Could you retype the text under each of the records below line for line, with no changes, and leave the pictures out of your answer?
START PROVIDED DATA
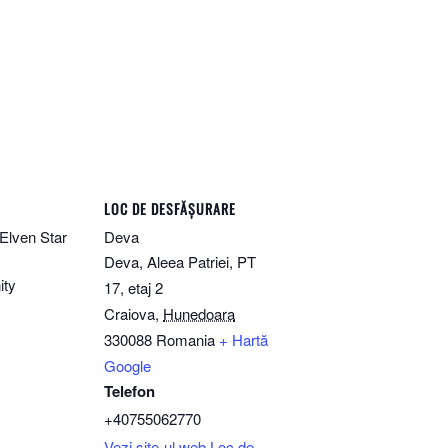
LOC DE DESFĂȘURARE
Elven Star
Deva
Deva, Aleea Patriei, PT
ity
17, etaj 2
Craiova
,
Hunedoara
330088
Romania
+ Hartă
Google
Telefon
+40755062770
Vezi site-ul web Loc de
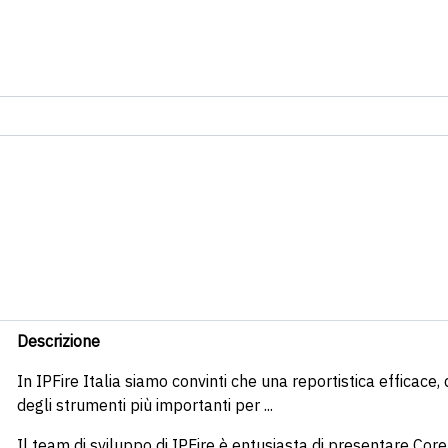
Descrizione
In IPFire Italia siamo convinti che una reportistica efficace
degli strumenti più importanti per ...
Il team di sviluppo di IPFire è entusiasta di presentare Core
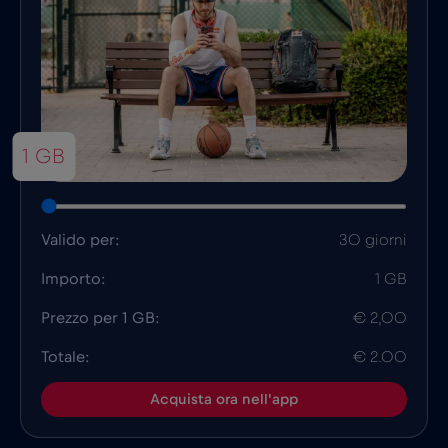
1 GB
Valido per:
30 giorni
Importo:
1 GB
Prezzo per 1 GB:
€ 2,00
Totale:
€ 2.00
Acquista ora nell'app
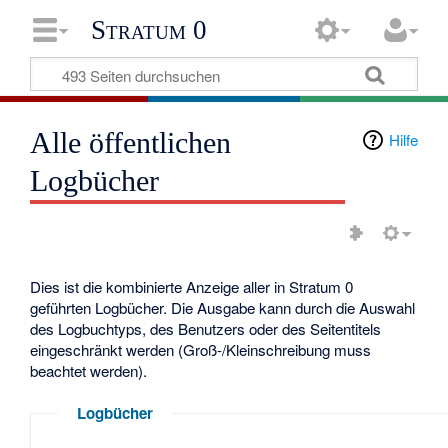
Stratum 0
Alle öffentlichen
Hilfe
Logbücher
Dies ist die kombinierte Anzeige aller in Stratum 0
geführten Logbücher. Die Ausgabe kann durch die Auswahl
des Logbuchtyps, des Benutzers oder des Seitentitels
eingeschränkt werden (Groß-/Kleinschreibung muss
beachtet werden).
Logbücher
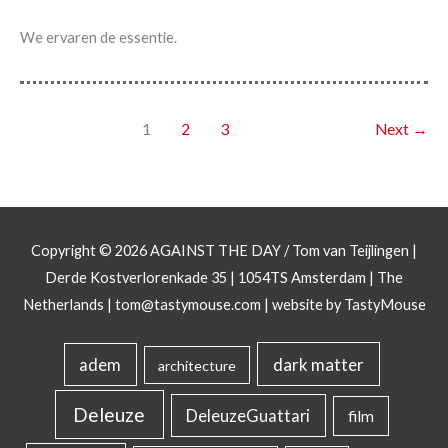
We ervaren de essentie.
1
2
3
Next
→
Copyright © 2026
AGAINST THE DAY
/ Tom van Teijlingen |
Derde Kostverlorenkade 35 | 1054TS Amsterdam | The
Netherlands |
tom@tastymouse.com
|
website by TastyMouse
dark matter
adem
architecture
Deleuze
DeleuzeGuattari
film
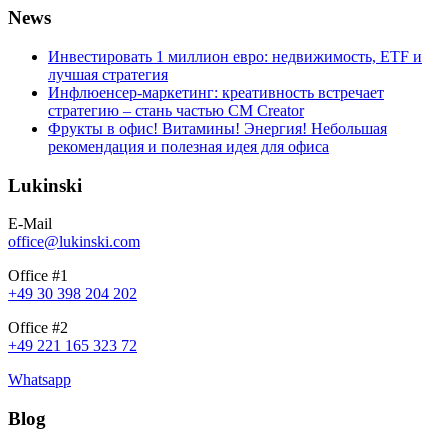
News
Инвестировать 1 миллион евро: недвижимость, ETF и
лучшая стратегия
Инфлюенсер-маркетинг: креативность встречает
стратегию – стань частью CM Creator
Фрукты в офис! Витамины! Энергия! Небольшая
рекомендация и полезная идея для офиса
Lukinski
E-Mail
office@lukinski.com
Office #1
+49 30 398 204 202
Office #2
+49 221 165 323 72
Whatsapp
Blog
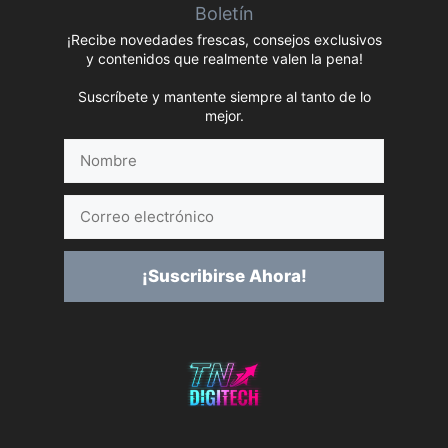
Boletín
¡Recibe novedades frescas, consejos exclusivos
y contenidos que realmente valen la pena!
Suscríbete y mantente siempre al tanto de lo
mejor.
Nombre
Correo
electrónico
¡Suscribirse Ahora!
END PROVIDED DATA
= ANSWER BOX =
LOC DE DESFĂȘURARE
Elven Star
Deva
Deva, Aleea Patriei, PT
ity
17, etaj 2
Craiova
,
Hunedoara
330088
Romania
+ Hartă
Google
Telefon
+40755062770
Vezi site-ul web Loc de
Descrizione
In IPFire Italia siamo convinti che una reportistica efficace
degli strumenti più importanti per ...
Il team di sviluppo di IPFire è entusiasta di presentare Core
1 GB
Valido per:
30 giorni
Importo:
1 GB
Prezzo per 1 GB:
€ 2,00
Totale:
€ 2.00
Acquista ora nell'app
Stratum 0
Alle öffentlichen
Hilfe
Logbücher
Dies ist die kombinierte Anzeige aller in Stratum 0
geführten Logbücher. Die Ausgabe kann durch die Auswahl
des Logbuchtyps, des Benutzers oder des Seitentitels
eingeschränkt werden (Groß-/Kleinschreibung muss
beachtet werden).
Logbücher
We ervaren de essentie.
1
2
3
Next
→
Copyright © 2026
AGAINST THE DAY
/ Tom van Teijlingen |
Derde Kostverlorenkade 35 | 1054TS Amsterdam | The
Netherlands |
tom@tastymouse.com
|
website by TastyMouse
dark matter
adem
architecture
Deleuze
DeleuzeGuattari
film
News
Инвестировать 1 миллион евро: недвижимость, ETF и
лучшая стратегия
Инфлюенсер-маркетинг: креативность встречает
стратегию – стань частью CM Creator
Фрукты в офис! Витамины! Энергия! Небольшая
рекомендация и полезная идея для офиса
Lukinski
E-Mail
office@lukinski.com
Office #1
+49 30 398 204 202
Office #2
+49 221 165 323 72
Whatsapp
Blog
Boletín
¡Recibe novedades frescas, consejos exclusivos
y contenidos que realmente valen la pena!
Suscríbete y mantente siempre al tanto de lo
mejor.
Nombre
Correo
electrónico
¡Suscribirse Ahora!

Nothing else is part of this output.